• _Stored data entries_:
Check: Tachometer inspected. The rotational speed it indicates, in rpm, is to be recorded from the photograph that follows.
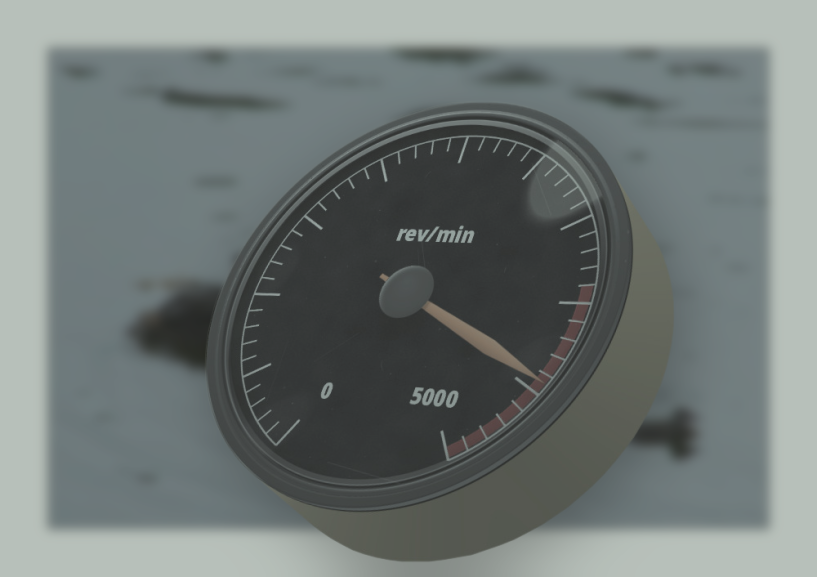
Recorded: 4450 rpm
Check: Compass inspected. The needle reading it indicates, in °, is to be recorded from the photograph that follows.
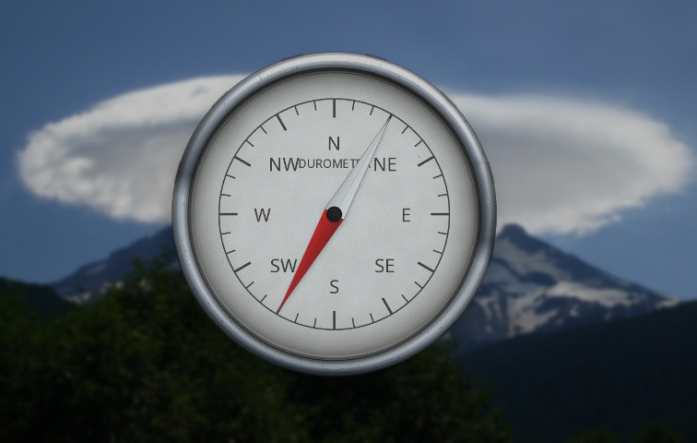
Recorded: 210 °
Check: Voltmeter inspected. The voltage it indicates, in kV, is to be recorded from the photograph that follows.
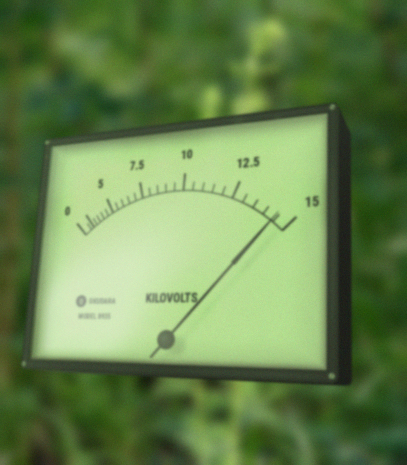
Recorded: 14.5 kV
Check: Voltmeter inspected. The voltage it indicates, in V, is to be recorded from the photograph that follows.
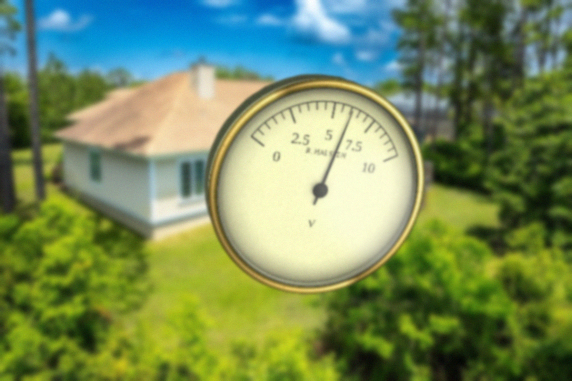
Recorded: 6 V
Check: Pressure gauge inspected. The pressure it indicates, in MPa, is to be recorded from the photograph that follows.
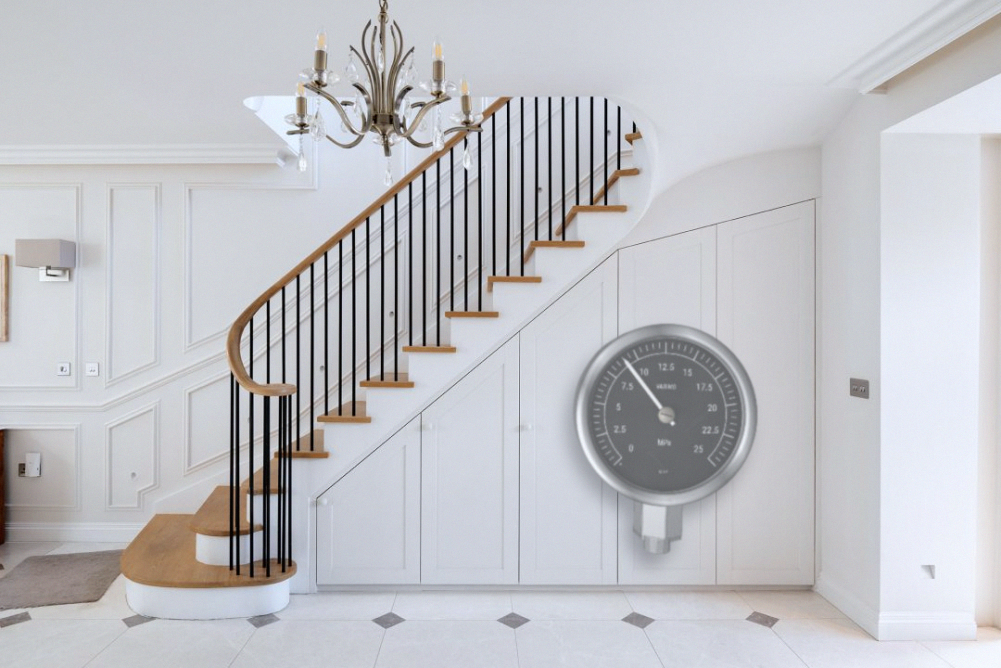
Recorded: 9 MPa
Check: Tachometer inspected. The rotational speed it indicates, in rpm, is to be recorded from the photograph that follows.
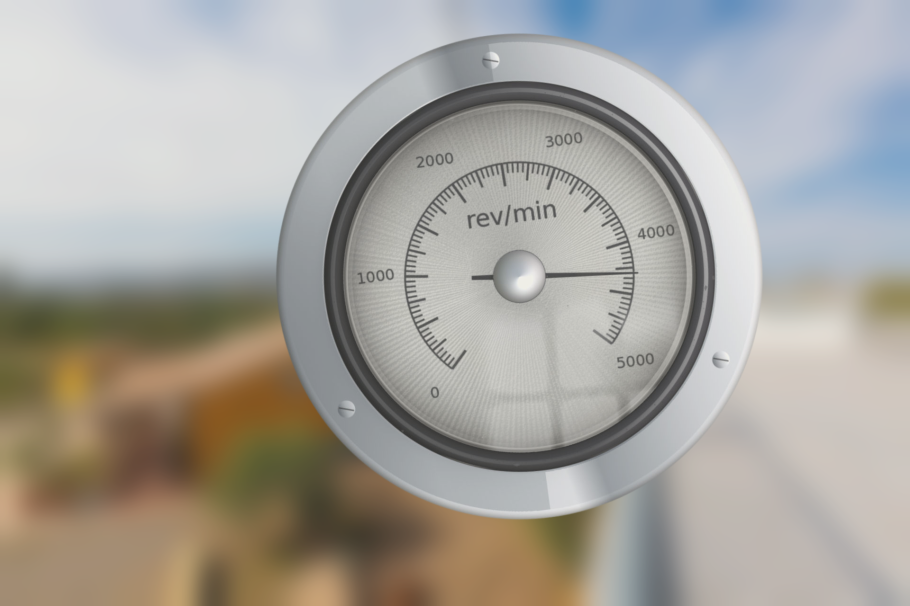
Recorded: 4300 rpm
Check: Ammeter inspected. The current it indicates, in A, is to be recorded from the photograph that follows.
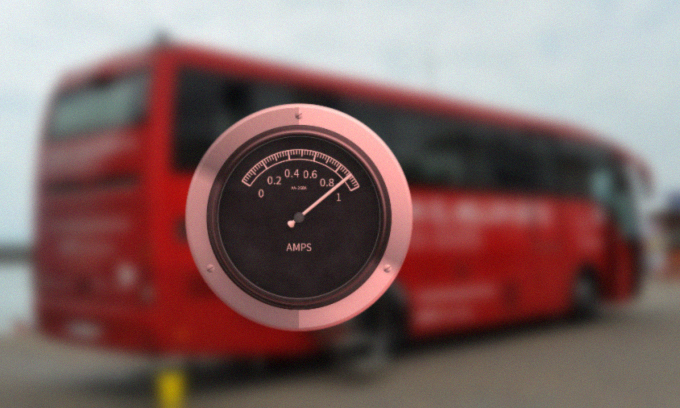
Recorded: 0.9 A
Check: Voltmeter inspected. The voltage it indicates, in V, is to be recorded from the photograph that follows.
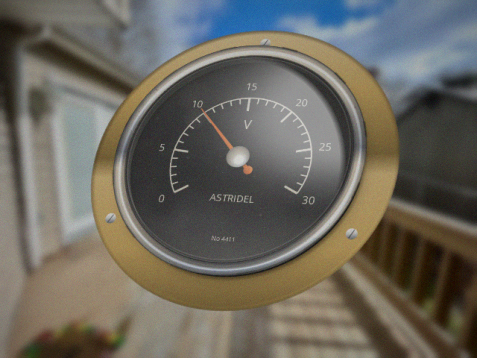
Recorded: 10 V
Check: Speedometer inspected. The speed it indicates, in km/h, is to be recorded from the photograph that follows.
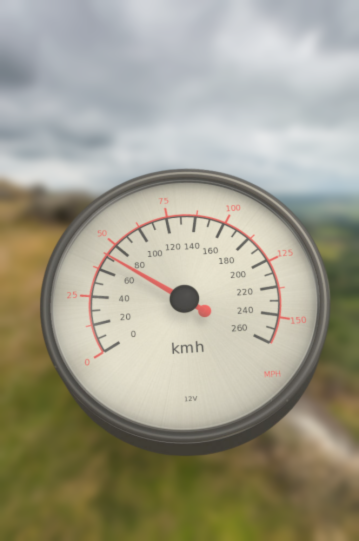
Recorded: 70 km/h
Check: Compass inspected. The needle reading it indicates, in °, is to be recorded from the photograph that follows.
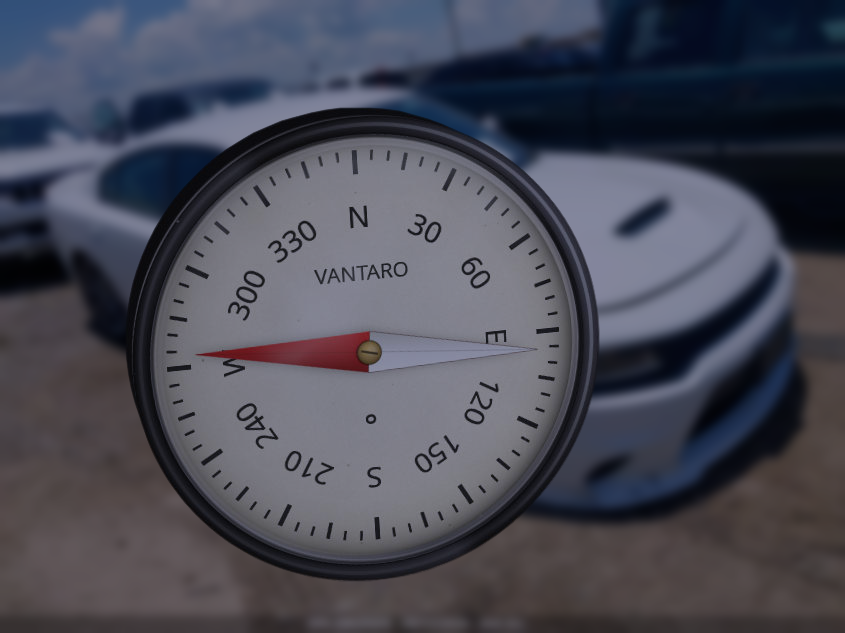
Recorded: 275 °
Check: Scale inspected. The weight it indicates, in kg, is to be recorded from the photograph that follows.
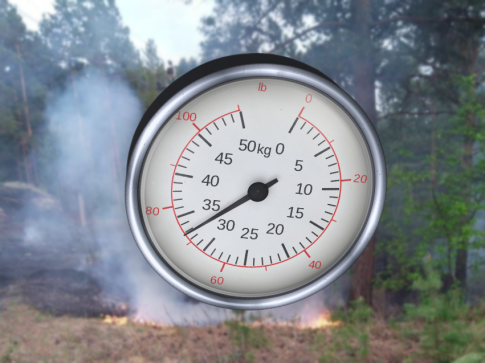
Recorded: 33 kg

• _WHAT IS NEEDED_:
Copy the listing above exactly, starting at the line with "Check: Voltmeter inspected. The voltage it indicates, in kV, is" and ending at the line with "Recorded: 70 km/h", both included, and omit the pictures.

• _RESPONSE BELOW_:
Check: Voltmeter inspected. The voltage it indicates, in kV, is to be recorded from the photograph that follows.
Recorded: 14.5 kV
Check: Voltmeter inspected. The voltage it indicates, in V, is to be recorded from the photograph that follows.
Recorded: 6 V
Check: Pressure gauge inspected. The pressure it indicates, in MPa, is to be recorded from the photograph that follows.
Recorded: 9 MPa
Check: Tachometer inspected. The rotational speed it indicates, in rpm, is to be recorded from the photograph that follows.
Recorded: 4300 rpm
Check: Ammeter inspected. The current it indicates, in A, is to be recorded from the photograph that follows.
Recorded: 0.9 A
Check: Voltmeter inspected. The voltage it indicates, in V, is to be recorded from the photograph that follows.
Recorded: 10 V
Check: Speedometer inspected. The speed it indicates, in km/h, is to be recorded from the photograph that follows.
Recorded: 70 km/h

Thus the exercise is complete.